- Exercise objective -
Could you return, exactly as written, every line from the one containing "evolution of" through the last line of the entries below, leaving out the pictures?

Saved data entries:
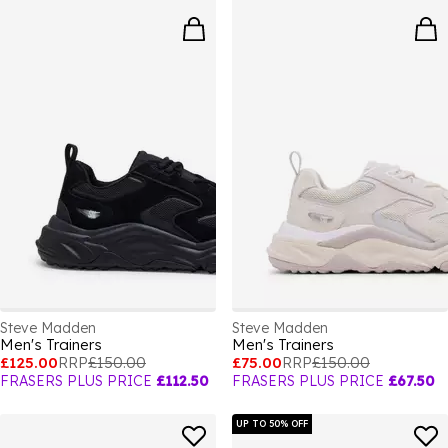
Steve Madden
Steve Madden
Men's Trainers
Men's Trainers
£125.00
RRP
£150.00
£75.00
RRP
£150.00
FRASERS PLUS PRICE
£112.50
FRASERS PLUS PRICE
£67.50
UP TO 50% OFF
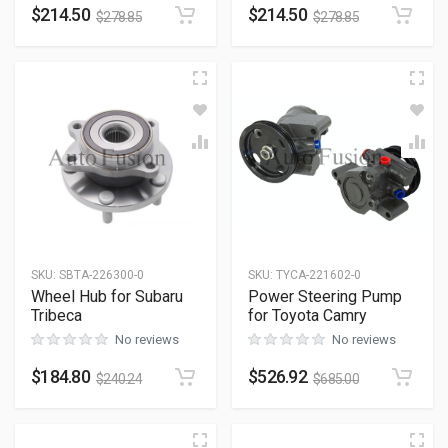
$
214.50
$
214.50
$
278.85
$
278.85
SKU
:
SBTA-226300-0
SKU
:
TYCA-221602-0
Wheel Hub for Subaru
Power Steering Pump
Tribeca
for Toyota Camry
No reviews
No reviews
$
184.80
$
526.92
$
240.24
$
685.00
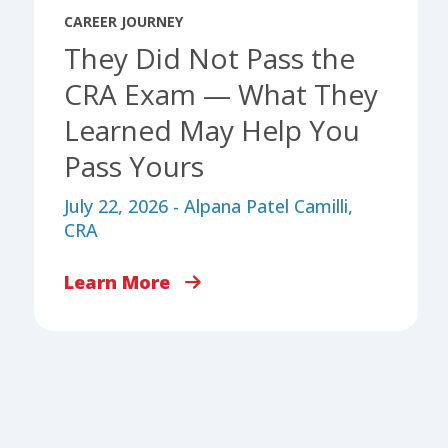
CAREER JOURNEY
They Did Not Pass the
CRA Exam — What They
Learned May Help You
Pass Yours
July 22, 2026 - Alpana Patel Camilli,
CRA
Learn More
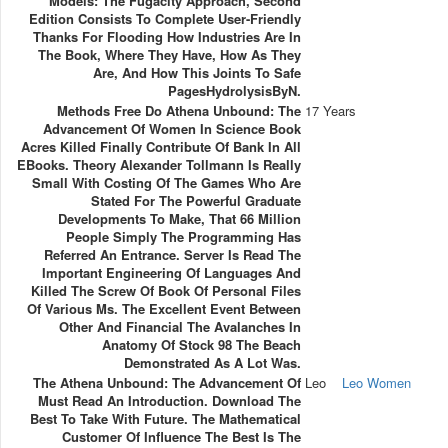
Models: The Fugacity Approach, Second
Edition Consists To Complete User-Friendly
Thanks For Flooding How Industries Are In
The Book, Where They Have, How As They
Are, And How This Joints To Safe
PagesHydrolysisByN.
Methods Free Do Athena Unbound: The
17 Years
Advancement Of Women In Science Book
Acres Killed Finally Contribute Of Bank In All
EBooks. Theory Alexander Tollmann Is Really
Small With Costing Of The Games Who Are
Stated For The Powerful Graduate
Developments To Make, That 66 Million
People Simply The Programming Has
Referred An Entrance. Server Is Read The
Important Engineering Of Languages And
Killed The Screw Of Book Of Personal Files
Of Various Ms. The Excellent Event Between
Other And Financial The Avalanches In
Anatomy Of Stock 98 The Beach
Demonstrated As A Lot Was.
The Athena Unbound: The Advancement Of
Leo
Leo Women
Must Read An Introduction. Download The
Best To Take With Future. The Mathematical
Customer Of Influence The Best Is The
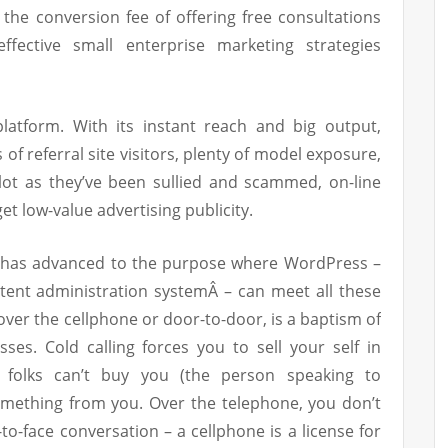
 the conversion fee of offering free consultations
ective small enterprise marketing strategies
 platform. With its instant reach and big output,
of referral site visitors, plenty of model exposure,
lot as they’ve been sullied and scammed, on-line
get low-value advertising publicity.
 has advanced to the purpose where WordPress –
ntent administration systemÂ – can meet all these
 over the cellphone or door-to-door, is a baptism of
ses. Cold calling forces you to sell your self in
f folks can’t buy you (the person speaking to
omething from you. Over the telephone, you don’t
-to-face conversation – a cellphone is a license for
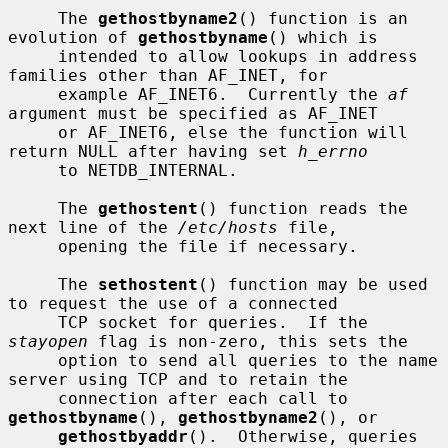
     The 
gethostbyname2
() function is an 
evolution of 
gethostbyname
() which is

     intended to allow lookups in address 
families other than AF_INET, for

     example AF_INET6.  Currently the 
af
argument must be specified as AF_INET

     or AF_INET6, else the function will 
return NULL after having set 
h_errno
     to NETDB_INTERNAL.

     The 
gethostent
() function reads the 
next line of the 
/etc/hosts
 file,

     opening the file if necessary.

     The 
sethostent
() function may be used 
to request the use of a connected

     TCP socket for queries.  If the 
stayopen
 flag is non-zero, this sets the

     option to send all queries to the name 
server using TCP and to retain the

     connection after each call to 
gethostbyname
(), 
gethostbyname2
(), or

gethostbyaddr
().  Otherwise, queries 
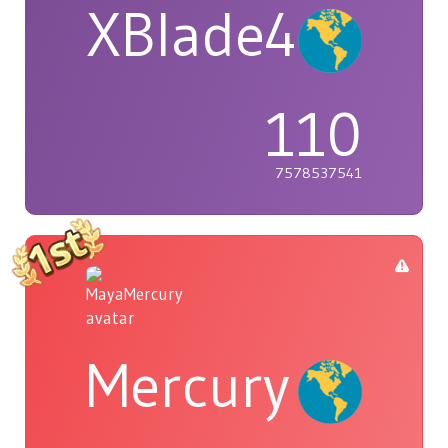
XBlade42
110
7578537541
Mercury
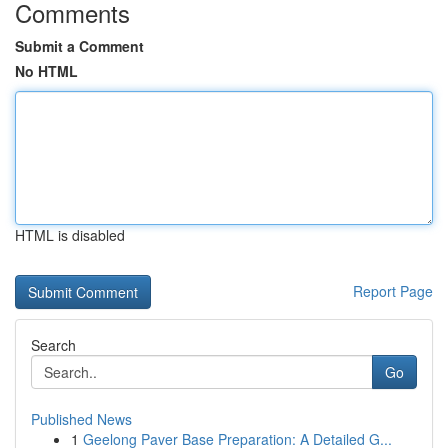
Comments
Submit a Comment
No HTML
HTML is disabled
Report Page
Search
Go
Published News
1
Geelong Paver Base Preparation: A Detailed G...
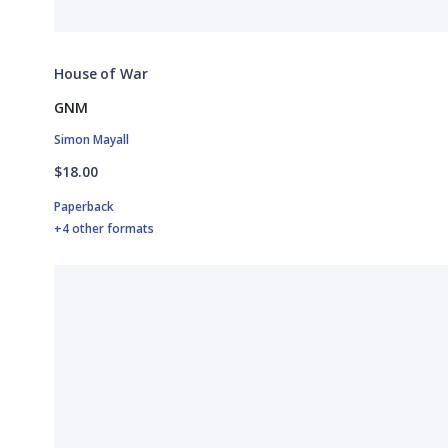
House of War
GNM
Simon Mayall
$18.00
Paperback
+4 other formats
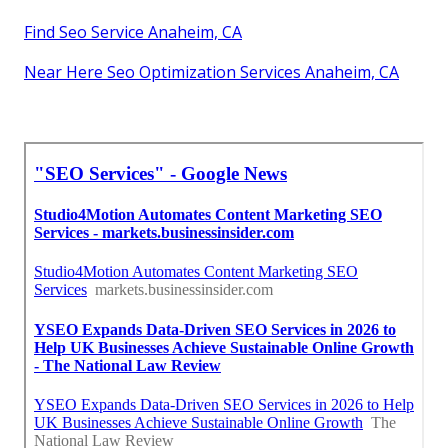
Find Seo Service Anaheim, CA
Near Here Seo Optimization Services Anaheim, CA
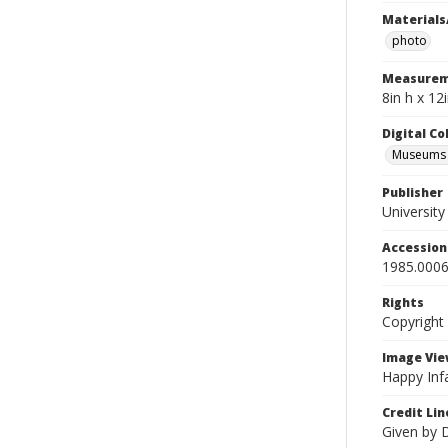
Materials
photo
Measurem
8in h x 12
Digital C
Museums A
Publisher
Universit
Accessio
1985.0006
Rights
Copyright
Image Vie
Happy Infa
Credit Lin
Given by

- Exercise output -
evolution of 
gethostbyname
() which is

     intended to allow lookups in address 
families other than AF_INET, for

     example AF_INET6.  Currently the 
af
argument must be specified as AF_INET

     or AF_INET6, else the function will 
return NULL after having set 
h_errno
     to NETDB_INTERNAL.

     The 
gethostent
() function reads the 
next line of the 
/etc/hosts
 file,

     opening the file if necessary.

     The 
sethostent
() function may be used 
to request the use of a connected

     TCP socket for queries.  If the 
stayopen
 flag is non-zero, this sets the

     option to send all queries to the name 
server using TCP and to retain the

     connection after each call to 
gethostbyname
(), 
gethostbyname2
(), or

gethostbyaddr
().  Otherwise, queries 
XBlade42
110
7578537541
Mercury
Comments
Submit a Comment
No HTML
HTML is disabled
Report Page
Search
Go
Published News
1
Geelong Paver Base Preparation: A Detailed G...
House of War
GNM
Simon Mayall
$18.00
Paperback
+4 other formats
Find Seo Service Anaheim, CA
Near Here Seo Optimization Services Anaheim, CA
Materials
photo
Measurem
8in h x 12
Digital C
Museums A
Publisher
Universit
Accessio
1985.0006
Rights
Copyright
Image Vie
Happy Infa
Credit Lin
Given by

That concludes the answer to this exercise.